Restriction calorique et testostérone

La diminution de la leptine en réponse à la restriction calorique ne semble pas avoir de contrôle direct sur les niveaux de testostérone, mais elle peut avoir un effet sur le tonus général du cerveau. Cela peut influencer indirectement les niveaux de testostérone. Pour comprendre cela nécessite une digression rapide.

Simplement, une partie du cerveau (l’hypothalamus) libère une hormone appelée hormone libérant des gonadotrophines (GnRH). La GnRH stimule ensuite une autre partie du cerveau (l’hypophyse) pour qu’elle libère de l’hormone lutéinisante (LH). La LH se rend ensuite dans les testicules où elle active des cellules appelées cellules de Leydig. Ce sont ces cellules qui fabriquent et libèrent la testostérone sous le commandement de LH. Le NPY est une hormone stimulant la faim.

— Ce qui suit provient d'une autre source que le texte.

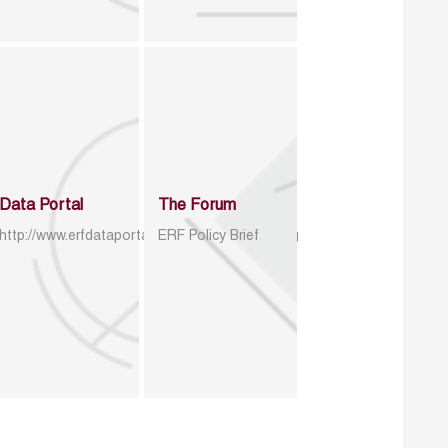
Data Portal
The Forum
http://www.erfdataportal.com/index.php/catalog
ERF Policy Brief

Votre corps libère pendant les périodes de manque d’énergie, telles que les longues périodes inattendues entre les repas (vous savez comment cela se sent) et également plus souvent pendant les régimes lorsque vous limitez les calories ou brûlez davantage en raison d’une activité physique intense. Au cours de ces périodes de faible énergie, le NPY augmente les niveaux d’une hormone appelée hormone de libération de la corticotrophine (CRH), une hormone qui stimule en fin de compte la libération de cortisol. La CRH se nourrit des neurones de la GnRH, ralentissant leur vitesse et entraînant une réduction de leur production.

L’effet net, bien sûr, est moins la libération de GnRH, la LH insignifiante ne libère pas la création de testostérone. Mauvais moments. C’est d’ailleurs l’une des raisons pour lesquelles les périodes de stress intense (liées au travail, aux soucis financiers, etc.) sont généralement accompagnées d’un manque de libido.

Et pour la libido?

Une restriction calorique à long terme pendant votre régime peut également entraîner une forte baisse de la libido chez les hommes et les femmes, ainsi que la cessation de la menstruation chez les femmes. La raison en est une de survie – le cerveau ne veut pas que son corps utilise une énergie précieuse pour la reproduction quand il n’est pas certain qu’il y a suffisamment d’énergie disponible pour se maintenir en vie.

Ceci est calculé sur la base de ce que les scientifiques ont appelé l’énergie « les frais généraux ». Lorsque les frais généraux deviennent trop importants, le cerveau commence à les fermer, comme une entreprise qui réduit ses pertes. De même, ceci explique pourquoi votre métabolisme ralentit en réponse à un régime, rendant progressivement maigres plus difficiles, plus vous devenez déchiré. Dans le passé, j’ai discuté de l’effet que les régimes peuvent avoir sur les niveaux de testostérone.

En bref, les niveaux chutent, mais pas au point de croire beaucoup de gens en raison du ralentissement de leur libido. Mais il y a une baisse, ce qui est clairement une préoccupation pendant une phase de coupe.

Glucosensing

La recherche a révélé que les androgènes réduisent la sensibilité des neurones de la GnRH au glucose, contrairement aux œstrogènes. En d’autres termes, moins d’oestrogène et plus de testostérone signifient que les neurones ne détectent pas les changements d’énergie. Si l’appareil de glucosensibilité des neurones ne peut pas fonctionner aussi efficacement, il suppose simplement que tout va bien et ne diminue donc pas la libération de GnRH.

Écrit par Piotr Leniart

Entraîneur personnel possédant une vaste expérience au fil des ans, spécialisé dans l’organisation de formations, les camps sportifs et les pauses vacances actives.